- **Text provided**:
────────────────────

# Clicker Training



## dragonmetalhead (Aug 21, 2011)

So I read that you can clicker train tegus. Kodo is proving to be an exceptionally intelligent animal and I thought I would give it a try. Has anyone every tried clicker training a tegu, or any other reptile for that matter? I have no idea how to do this and I could really use some help.


----------



## jdpFL (Aug 21, 2011)

No personal experience dragon, but I did see a tv show once where they had clicker trained CHICKENS.....lol! I'd have to say tegus are far superior to chickens as far as intelligence, so it probably can be done. Ha! I'm interested to see if anyone has done it.


----------



## JohnMatthew (Aug 21, 2011)

Good luck and don't forget to post your results.


----------



## ilovelizards (Aug 21, 2011)

────────────────────

- **Jobs**:
a - According to the clicker training thread, what animal did jdpFL once see clicker trained on a TV show?
b - Please revise the clicker training thread between "## jdpFL (Aug" and "JohnMatthew (Aug 21, 2011)", inclusive, putting "documentary" in place of "tv show".
c - Extend the forum thread on clicker training tegus from the point where it ends.

- **Data shown**:

────────────────────

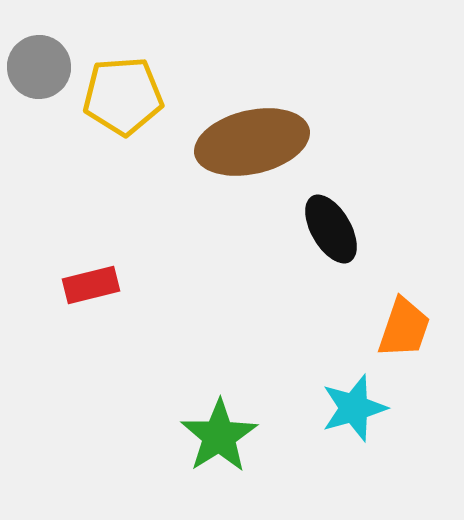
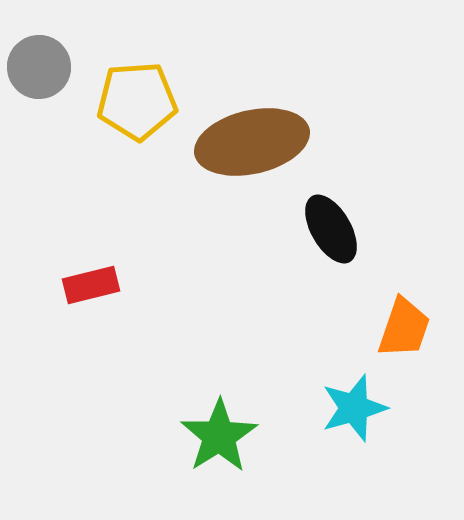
yellow pentagon: moved 14 px right, 5 px down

────────────────────

- **Solved tasks**:
a - Chickens.

b -
## jdpFL (Aug 21, 2011)

No personal experience dragon, but I did see a documentary once where they had clicker trained CHICKENS.....lol! I'd have to say tegus are far superior to chickens as far as intelligence, so it probably can be done. Ha! I'm interested to see if anyone has done it.


----------



## JohnMatthew (Aug 21, 2011)

c -
I got some info on it awhile back from someone on youtube by the screen name of nicks75.Ive been working with my tegu and he seems to be getting it but its been hard beacuse hes starting to slow down abit on eatting so I cant tain him every to every other day like normal.If your tegu is small enough I would suggest starting in the bath tub.If not the bathroom or small room will do.Here is so vids that show it&down below is the info he gave me to try its not mine but I find no harm in shareing it with others.All credit gose to him ofcourse.

http://www.youtube.com/watch?v=8lwTw4CFSmQ

http://www.youtube.com/watch?v=vr9gEO8KmYY

Here are the steps to do during dog clicker training.
1-Charging the clicker
2-Testing
3-Give the order
4-Clicking
5-Reward
6-Break
7-Jackpot
1. Charging the clicker: Ok, what you have to do, is to associate the clicker with reward to your pet. He/she doesn't have to make a trick. Just do this; Click, then reward. Repeat this 10 times. (be sure that the timing is good. The time between the reward and the click must be under 1 second.)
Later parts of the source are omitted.